Les Canadiens comptent sur des infrastructures fiables et résilientes, d’où la nécessité d’une stratégie nationale de cybersécurité axée sur la détection et la priorisation des risques. Chez EY, nous recommandons d’amorcer cette stratégie par une évaluation approfondie des risques afin de permettre aux parties prenantes de prioriser les infrastructures, les risques et les secteurs critiques, comme l’énergie, les transports, les services financiers ou les soins de santé. Cette évaluation sert de point de départ pour repérer les vulnérabilités et les acteurs malveillants potentiels, les menaces internes ou celles liées à la chaîne d’approvisionnement.
Sur cette base, les équipes peuvent développer une stratégie pour protéger les infrastructures critiques. Les plans doivent intégrer la gouvernance dès le départ, en définissant clairement les rôles et responsabilités du gouvernement fédéral, des gouvernements provinciaux et territoriaux, ainsi que des administrations municipales. Ils doivent également tenir compte des questions liées à la protection des renseignements personnels et des exigences de conformité connexes à l’échelle internationale.

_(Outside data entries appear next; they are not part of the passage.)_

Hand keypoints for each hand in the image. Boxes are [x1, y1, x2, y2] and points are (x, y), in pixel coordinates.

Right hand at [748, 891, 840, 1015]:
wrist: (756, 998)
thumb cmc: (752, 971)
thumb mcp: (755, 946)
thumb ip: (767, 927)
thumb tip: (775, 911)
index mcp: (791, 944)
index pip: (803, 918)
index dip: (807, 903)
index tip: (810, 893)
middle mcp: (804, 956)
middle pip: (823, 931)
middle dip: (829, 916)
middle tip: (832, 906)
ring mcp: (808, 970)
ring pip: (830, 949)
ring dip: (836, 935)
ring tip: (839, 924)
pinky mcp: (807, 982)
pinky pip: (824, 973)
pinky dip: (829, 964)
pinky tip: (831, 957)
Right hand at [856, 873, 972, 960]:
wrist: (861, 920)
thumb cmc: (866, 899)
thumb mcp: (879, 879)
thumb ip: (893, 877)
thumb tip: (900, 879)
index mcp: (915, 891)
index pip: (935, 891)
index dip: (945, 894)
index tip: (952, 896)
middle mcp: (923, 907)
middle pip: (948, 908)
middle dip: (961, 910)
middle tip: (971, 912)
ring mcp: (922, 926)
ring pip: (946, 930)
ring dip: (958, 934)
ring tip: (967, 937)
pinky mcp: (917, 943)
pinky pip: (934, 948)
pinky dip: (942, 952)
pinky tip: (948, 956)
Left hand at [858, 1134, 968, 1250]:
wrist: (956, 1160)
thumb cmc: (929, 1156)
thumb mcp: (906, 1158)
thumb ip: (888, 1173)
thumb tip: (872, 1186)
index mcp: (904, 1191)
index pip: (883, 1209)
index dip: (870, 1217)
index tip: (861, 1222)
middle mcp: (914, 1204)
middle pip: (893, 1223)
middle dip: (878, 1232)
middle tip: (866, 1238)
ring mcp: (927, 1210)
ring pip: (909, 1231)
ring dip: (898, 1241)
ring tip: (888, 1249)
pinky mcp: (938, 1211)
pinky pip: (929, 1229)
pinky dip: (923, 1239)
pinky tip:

Les stratégies de cybersécurité visant à protéger les infrastructures canadiennes doivent être tournées vers l’avenir. Concevoir des cadres pour favoriser des technologies de cybersécurité de pointe – comme la détection des menaces fondée sur l’IA, le cryptage et les modèles à vérification systématique – et encourager l’innovation. De tels plans ne peuvent être statiques. Ils doivent plutôt être des documents évolutifs – régulièrement mis à jour en fonction des défis changeants et des avancées technologiques.